### Activity
Below are records to be repeated in full. Give them exactly.

== Segment start ==

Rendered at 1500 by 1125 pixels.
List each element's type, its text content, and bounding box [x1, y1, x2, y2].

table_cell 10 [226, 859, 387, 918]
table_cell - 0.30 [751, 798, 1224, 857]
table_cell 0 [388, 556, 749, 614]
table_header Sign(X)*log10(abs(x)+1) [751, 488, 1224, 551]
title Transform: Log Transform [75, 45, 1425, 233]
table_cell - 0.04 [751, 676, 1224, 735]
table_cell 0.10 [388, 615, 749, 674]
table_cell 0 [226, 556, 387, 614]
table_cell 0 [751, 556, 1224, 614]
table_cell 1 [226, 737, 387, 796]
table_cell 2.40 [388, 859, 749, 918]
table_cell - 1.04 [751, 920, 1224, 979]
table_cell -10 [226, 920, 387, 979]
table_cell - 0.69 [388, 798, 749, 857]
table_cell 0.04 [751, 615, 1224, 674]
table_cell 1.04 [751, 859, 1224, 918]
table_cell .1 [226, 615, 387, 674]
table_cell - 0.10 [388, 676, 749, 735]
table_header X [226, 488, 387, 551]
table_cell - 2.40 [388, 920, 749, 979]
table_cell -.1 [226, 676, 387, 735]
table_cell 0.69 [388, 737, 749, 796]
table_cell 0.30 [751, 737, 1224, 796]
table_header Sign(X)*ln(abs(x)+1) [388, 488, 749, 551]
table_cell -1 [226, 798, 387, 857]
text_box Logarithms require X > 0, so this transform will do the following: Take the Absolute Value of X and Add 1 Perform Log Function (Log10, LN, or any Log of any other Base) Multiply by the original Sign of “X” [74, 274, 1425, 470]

== Segment end ==

### Written solution
Rendered at 1500 by 1125 pixels.
List each element's type, its text content, and bounding box [x1, y1, x2, y2].

table_cell 10 [226, 859, 387, 918]
table_cell - 0.30 [751, 798, 1224, 857]
table_cell 0 [388, 556, 749, 614]
table_header Sign(X)*log10(abs(x)+1) [751, 488, 1224, 551]
title Transform: Log Transform [75, 45, 1425, 233]
table_cell - 0.04 [751, 676, 1224, 735]
table_cell 0.10 [388, 615, 749, 674]
table_cell 0 [226, 556, 387, 614]
table_cell 0 [751, 556, 1224, 614]
table_cell 1 [226, 737, 387, 796]
table_cell 2.40 [388, 859, 749, 918]
table_cell - 1.04 [751, 920, 1224, 979]
table_cell -10 [226, 920, 387, 979]
table_cell - 0.69 [388, 798, 749, 857]
table_cell 0.04 [751, 615, 1224, 674]
table_cell 1.04 [751, 859, 1224, 918]
table_cell .1 [226, 615, 387, 674]
table_cell - 0.10 [388, 676, 749, 735]
table_header X [226, 488, 387, 551]
table_cell - 2.40 [388, 920, 749, 979]
table_cell -.1 [226, 676, 387, 735]
table_cell 0.69 [388, 737, 749, 796]
table_cell 0.30 [751, 737, 1224, 796]
table_header Sign(X)*ln(abs(x)+1) [388, 488, 749, 551]
table_cell -1 [226, 798, 387, 857]
text_box Logarithms require X > 0, so this transform will do the following: Take the Absolute Value of X and Add 1 Perform Log Function (Log10, LN, or any Log of any other Base) Multiply by the original Sign of “X” [74, 274, 1425, 470]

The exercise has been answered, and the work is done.